6. Olağan Genel Kurula İlişkin Mahkeme Aşamaları
· 2 ayrı dava açılır. Disiplin Kurulu kararının iptali ve 6. Genel Kurulun iptali için.
· Mahkemeler ön incelemesinde davayı kabul ederek, Dernekten defterleri, genel kurul tutanaklarını ve dava dilekçesine cevap vermelerini ister.
· Her iki dava kapsamında İstenen belgeler ve defterler Davalı Dernek ve Avukatı tarafından mahkeme dosyasına konmaz ve dava dilekçesine de cevap verilmez.
· Mahkemeler il dernekler müdürlüğünden denetim yapılmasını ister. Genel kurulun usule uygun yapılmadığına dair görüş bildirilir.

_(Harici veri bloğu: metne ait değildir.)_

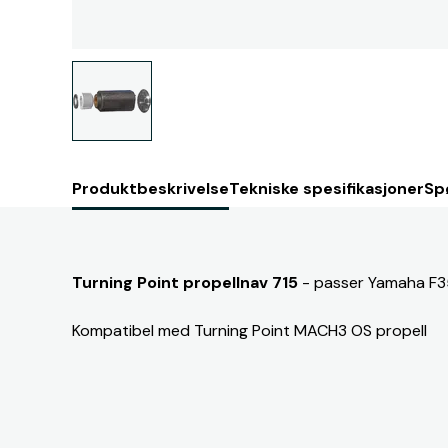
Produktbeskrivelse
Tekniske spesifikasjoner
Sp
Turning Point propellnav 715
- passer Yamaha F
Kompatibel med Turning Point MACH3 OS propell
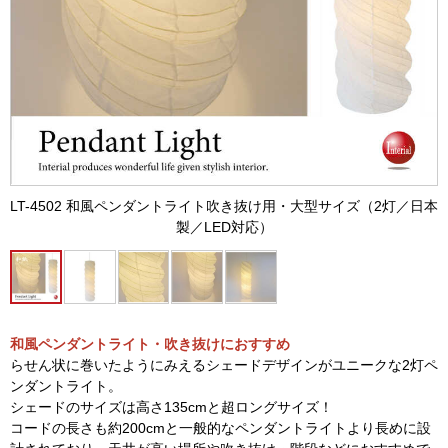
LT-4502 和風ペンダントライト吹き抜け用・大型サイズ（2灯／日本
製／LED対応）
和風ペンダントライト・吹き抜けにおすすめ
らせん状に巻いたようにみえるシェードデザインがユニークな2灯ペ
ンダントライト。
シェードのサイズは高さ135cmと超ロングサイズ！
コードの長さも約200cmと一般的なペンダントライトより長めに設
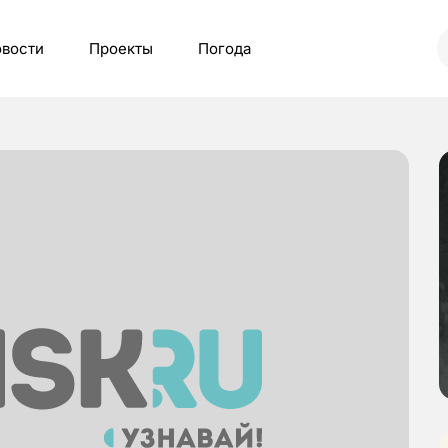
вости
Проекты
Погода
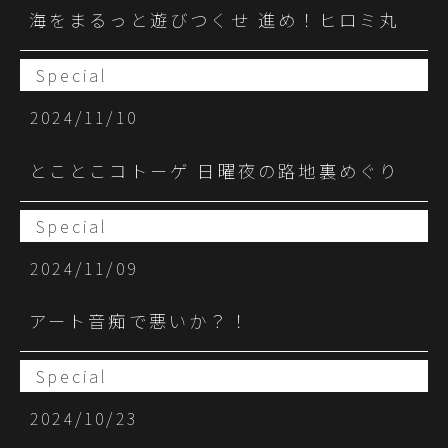
海をまるっと遊びつくせ 進め！ヒロミ丸
Special
2024/11/10
とことこコトーゲ 日曜夜の路地裏めぐり
Special
2024/11/09
アート音痴で悪いか？！
Special
2024/10/23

· Her iki mahkemede bilirkişiler tayin eder. Bilirkişi raporları disiplin kurulu kararının ve genel kurul kararlarının iptal edilmesi yönünde karar verilebileceği görüşünü bildirir. Mahkemelerde de bu yönde karar alır.
· Davalı Avukatı aynı zamanda Disiplin Kurulu üyesi olan Hasan Kocabey her iki mahkemenin kararın da temyiz eder.